Nasir menilai, proses penyelidikan mengenai laporan tersebut tidak akan menggangu hubungan KPK dengan Polri, sebab konteks pelaporan yang dilakukan Aris dalam rangka penegakan hukum. Apalagi dalam kasus dugaan pencemaran nama baik ini polisi telah mengantongi bukti-bukti.
"Kalau ada oknum yang diduga melakukan tindak pidana harus dilakukan (penyelidikan), dalam rangka ini juga memperkuat penegakan hukum. Tapi jangan juga, kalau lambat nanti dibilang polisi memperlambat dan polisi jangan tergesa-gesa. Pengusutan sesuai SOP saja," ujar Nasir.
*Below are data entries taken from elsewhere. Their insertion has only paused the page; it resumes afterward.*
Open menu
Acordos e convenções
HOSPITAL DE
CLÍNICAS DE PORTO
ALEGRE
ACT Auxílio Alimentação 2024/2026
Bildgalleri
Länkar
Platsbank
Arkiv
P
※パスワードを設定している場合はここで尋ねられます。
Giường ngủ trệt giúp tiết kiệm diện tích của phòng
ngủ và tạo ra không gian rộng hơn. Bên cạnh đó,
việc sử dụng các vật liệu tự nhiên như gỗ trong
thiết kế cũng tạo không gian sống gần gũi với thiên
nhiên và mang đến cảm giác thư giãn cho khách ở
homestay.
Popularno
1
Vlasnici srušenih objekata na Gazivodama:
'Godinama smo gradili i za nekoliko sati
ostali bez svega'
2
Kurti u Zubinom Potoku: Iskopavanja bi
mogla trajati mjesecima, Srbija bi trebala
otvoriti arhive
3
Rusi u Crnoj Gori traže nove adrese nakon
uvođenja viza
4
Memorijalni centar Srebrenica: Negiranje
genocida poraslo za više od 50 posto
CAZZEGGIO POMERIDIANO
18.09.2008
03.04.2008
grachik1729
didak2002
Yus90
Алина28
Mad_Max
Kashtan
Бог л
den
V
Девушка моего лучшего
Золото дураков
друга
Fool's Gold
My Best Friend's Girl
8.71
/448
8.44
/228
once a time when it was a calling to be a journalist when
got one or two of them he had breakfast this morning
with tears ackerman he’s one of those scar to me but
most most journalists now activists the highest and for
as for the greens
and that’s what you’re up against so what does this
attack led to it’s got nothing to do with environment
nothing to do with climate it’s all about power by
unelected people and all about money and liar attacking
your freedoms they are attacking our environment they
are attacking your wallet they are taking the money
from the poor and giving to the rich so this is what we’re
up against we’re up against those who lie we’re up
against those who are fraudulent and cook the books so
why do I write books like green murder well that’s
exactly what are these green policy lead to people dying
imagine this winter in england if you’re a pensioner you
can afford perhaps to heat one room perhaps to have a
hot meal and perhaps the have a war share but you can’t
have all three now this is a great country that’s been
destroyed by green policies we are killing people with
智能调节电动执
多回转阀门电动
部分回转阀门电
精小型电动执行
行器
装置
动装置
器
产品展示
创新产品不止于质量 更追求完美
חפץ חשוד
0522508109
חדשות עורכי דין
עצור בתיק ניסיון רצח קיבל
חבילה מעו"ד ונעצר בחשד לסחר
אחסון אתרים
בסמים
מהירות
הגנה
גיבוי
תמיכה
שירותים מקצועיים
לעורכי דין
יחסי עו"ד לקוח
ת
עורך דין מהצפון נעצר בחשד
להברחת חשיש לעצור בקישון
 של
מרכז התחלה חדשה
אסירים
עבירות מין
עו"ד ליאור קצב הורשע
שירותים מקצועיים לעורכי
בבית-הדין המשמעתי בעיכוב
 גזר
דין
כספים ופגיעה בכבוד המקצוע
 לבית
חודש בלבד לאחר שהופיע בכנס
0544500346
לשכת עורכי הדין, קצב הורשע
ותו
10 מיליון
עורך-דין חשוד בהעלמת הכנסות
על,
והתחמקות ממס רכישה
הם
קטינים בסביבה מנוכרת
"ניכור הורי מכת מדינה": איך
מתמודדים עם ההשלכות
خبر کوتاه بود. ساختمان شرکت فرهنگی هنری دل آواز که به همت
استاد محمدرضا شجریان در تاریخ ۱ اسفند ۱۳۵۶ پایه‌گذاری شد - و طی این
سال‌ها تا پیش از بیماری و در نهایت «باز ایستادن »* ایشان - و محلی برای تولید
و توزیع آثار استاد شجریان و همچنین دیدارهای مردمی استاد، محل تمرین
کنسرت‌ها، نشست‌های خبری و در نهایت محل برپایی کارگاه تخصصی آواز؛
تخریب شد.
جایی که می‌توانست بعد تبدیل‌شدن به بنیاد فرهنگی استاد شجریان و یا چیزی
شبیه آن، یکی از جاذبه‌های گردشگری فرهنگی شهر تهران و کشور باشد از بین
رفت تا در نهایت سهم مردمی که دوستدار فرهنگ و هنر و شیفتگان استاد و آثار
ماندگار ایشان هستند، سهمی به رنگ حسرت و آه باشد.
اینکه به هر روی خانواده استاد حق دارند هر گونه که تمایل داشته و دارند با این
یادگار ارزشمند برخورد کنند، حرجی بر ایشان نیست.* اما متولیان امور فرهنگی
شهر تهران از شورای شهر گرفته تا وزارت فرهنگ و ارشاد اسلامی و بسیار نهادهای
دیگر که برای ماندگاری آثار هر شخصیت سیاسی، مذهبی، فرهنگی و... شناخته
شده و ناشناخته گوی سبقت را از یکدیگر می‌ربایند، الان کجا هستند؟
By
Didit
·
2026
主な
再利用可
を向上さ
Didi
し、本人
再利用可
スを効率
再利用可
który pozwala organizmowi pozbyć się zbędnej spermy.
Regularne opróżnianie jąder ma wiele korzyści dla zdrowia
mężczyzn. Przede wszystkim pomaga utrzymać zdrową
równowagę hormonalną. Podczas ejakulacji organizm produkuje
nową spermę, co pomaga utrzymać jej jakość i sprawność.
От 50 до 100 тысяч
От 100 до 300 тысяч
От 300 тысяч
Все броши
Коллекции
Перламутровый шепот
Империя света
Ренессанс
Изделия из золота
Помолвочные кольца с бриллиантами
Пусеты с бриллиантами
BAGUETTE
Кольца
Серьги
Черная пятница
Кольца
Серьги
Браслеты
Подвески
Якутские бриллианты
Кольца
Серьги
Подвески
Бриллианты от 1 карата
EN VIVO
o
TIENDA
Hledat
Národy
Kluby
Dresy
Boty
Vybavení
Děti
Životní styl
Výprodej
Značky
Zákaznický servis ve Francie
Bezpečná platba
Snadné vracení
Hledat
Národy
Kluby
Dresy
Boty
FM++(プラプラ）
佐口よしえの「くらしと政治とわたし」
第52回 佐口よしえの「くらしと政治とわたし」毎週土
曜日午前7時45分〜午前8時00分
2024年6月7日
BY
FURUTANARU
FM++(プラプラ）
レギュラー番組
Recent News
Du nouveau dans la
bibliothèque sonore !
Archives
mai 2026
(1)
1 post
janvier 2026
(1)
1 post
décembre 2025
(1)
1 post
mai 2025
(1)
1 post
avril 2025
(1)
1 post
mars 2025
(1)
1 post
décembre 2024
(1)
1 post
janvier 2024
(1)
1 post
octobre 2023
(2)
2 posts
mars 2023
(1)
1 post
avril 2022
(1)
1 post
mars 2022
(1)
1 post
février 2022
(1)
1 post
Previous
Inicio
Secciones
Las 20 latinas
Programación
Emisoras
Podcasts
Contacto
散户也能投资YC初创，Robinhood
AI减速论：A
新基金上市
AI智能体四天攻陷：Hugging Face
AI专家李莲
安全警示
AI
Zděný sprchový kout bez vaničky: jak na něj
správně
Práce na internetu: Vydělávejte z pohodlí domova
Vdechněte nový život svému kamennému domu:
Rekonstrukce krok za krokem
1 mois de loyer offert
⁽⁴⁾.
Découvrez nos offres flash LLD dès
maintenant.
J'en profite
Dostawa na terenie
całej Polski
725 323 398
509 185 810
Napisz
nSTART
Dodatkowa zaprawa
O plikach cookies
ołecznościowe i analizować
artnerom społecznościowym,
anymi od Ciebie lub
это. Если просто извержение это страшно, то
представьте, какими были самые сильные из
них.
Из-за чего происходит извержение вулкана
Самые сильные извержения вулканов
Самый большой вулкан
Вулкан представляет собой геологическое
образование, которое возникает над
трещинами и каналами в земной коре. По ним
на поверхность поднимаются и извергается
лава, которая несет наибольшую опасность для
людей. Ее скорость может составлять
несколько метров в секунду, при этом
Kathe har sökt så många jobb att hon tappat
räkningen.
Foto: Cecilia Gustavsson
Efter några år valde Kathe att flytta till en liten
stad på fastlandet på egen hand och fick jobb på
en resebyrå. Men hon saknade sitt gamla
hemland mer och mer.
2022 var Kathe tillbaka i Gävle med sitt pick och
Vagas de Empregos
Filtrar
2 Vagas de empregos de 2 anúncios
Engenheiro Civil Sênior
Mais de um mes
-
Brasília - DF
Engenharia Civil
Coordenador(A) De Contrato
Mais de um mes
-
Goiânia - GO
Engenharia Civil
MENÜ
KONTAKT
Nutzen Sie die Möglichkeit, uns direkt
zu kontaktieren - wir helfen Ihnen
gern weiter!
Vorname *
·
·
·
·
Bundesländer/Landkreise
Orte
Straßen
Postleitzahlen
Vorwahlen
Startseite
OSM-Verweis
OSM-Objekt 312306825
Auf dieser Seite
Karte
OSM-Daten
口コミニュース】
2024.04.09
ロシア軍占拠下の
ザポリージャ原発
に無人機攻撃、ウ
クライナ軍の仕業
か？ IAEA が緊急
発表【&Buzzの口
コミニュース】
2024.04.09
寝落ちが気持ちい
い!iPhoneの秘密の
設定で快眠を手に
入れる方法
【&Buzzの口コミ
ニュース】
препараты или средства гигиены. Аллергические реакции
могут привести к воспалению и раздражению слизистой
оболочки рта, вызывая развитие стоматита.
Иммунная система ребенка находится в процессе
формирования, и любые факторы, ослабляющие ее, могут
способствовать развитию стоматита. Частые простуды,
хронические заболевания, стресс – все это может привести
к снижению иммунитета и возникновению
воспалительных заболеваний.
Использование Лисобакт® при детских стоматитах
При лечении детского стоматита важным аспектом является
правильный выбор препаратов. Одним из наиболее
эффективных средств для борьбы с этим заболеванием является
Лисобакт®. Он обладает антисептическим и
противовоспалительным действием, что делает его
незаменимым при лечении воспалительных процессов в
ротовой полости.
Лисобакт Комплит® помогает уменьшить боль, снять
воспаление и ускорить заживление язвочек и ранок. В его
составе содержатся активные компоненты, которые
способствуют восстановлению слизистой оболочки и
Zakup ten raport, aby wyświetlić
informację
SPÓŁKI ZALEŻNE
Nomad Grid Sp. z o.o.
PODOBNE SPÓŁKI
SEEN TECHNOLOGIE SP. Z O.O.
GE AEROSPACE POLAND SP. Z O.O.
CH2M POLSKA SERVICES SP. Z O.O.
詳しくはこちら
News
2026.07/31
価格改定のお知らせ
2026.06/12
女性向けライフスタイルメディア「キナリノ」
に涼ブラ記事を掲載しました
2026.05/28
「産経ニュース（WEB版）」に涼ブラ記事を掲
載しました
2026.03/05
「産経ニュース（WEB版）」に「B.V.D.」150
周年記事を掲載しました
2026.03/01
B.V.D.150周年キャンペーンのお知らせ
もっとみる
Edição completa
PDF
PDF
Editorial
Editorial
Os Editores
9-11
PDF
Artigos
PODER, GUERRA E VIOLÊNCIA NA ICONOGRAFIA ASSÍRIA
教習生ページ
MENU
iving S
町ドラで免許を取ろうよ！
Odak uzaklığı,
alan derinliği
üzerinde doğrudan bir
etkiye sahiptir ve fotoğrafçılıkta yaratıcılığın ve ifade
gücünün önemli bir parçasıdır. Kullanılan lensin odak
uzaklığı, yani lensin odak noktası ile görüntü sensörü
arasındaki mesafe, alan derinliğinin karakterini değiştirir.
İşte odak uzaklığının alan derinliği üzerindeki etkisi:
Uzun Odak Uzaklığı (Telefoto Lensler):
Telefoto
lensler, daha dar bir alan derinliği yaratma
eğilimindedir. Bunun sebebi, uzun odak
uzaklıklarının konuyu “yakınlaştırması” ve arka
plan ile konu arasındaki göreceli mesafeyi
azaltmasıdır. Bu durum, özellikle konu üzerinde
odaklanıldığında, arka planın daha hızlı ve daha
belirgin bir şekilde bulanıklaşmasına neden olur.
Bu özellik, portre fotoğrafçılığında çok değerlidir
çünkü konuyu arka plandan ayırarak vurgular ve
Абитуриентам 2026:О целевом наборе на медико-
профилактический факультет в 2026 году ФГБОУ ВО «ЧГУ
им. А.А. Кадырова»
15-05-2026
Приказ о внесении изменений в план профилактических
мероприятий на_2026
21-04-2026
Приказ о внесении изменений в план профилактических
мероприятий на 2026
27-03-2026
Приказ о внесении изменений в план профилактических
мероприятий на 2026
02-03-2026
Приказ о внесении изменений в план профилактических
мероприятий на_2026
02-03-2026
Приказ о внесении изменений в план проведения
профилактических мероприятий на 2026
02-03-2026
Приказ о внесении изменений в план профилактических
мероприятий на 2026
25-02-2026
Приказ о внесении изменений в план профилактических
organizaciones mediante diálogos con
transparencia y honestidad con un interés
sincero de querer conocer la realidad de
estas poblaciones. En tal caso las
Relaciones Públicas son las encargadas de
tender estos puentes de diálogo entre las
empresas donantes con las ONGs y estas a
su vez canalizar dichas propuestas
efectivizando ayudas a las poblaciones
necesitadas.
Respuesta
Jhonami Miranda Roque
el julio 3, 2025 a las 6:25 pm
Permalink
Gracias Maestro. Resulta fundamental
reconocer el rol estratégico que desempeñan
Arif melaporkan Novel karena diduga melakukan pencemaran nama baik. Laporan yang tertuang dalam LP 3937/VIII/2017/PMJ/Ditkrimsus tanggal 21 Agustus 2017.
Aris merasa dihina Novel dalam surat elektronik yang dikirimkan penyidik yang kini sedang menjalani perawatan di sebuah Rumah Sakit di Singapura itu. Hingga saat ini Novel masih berstatus saksi terlapor.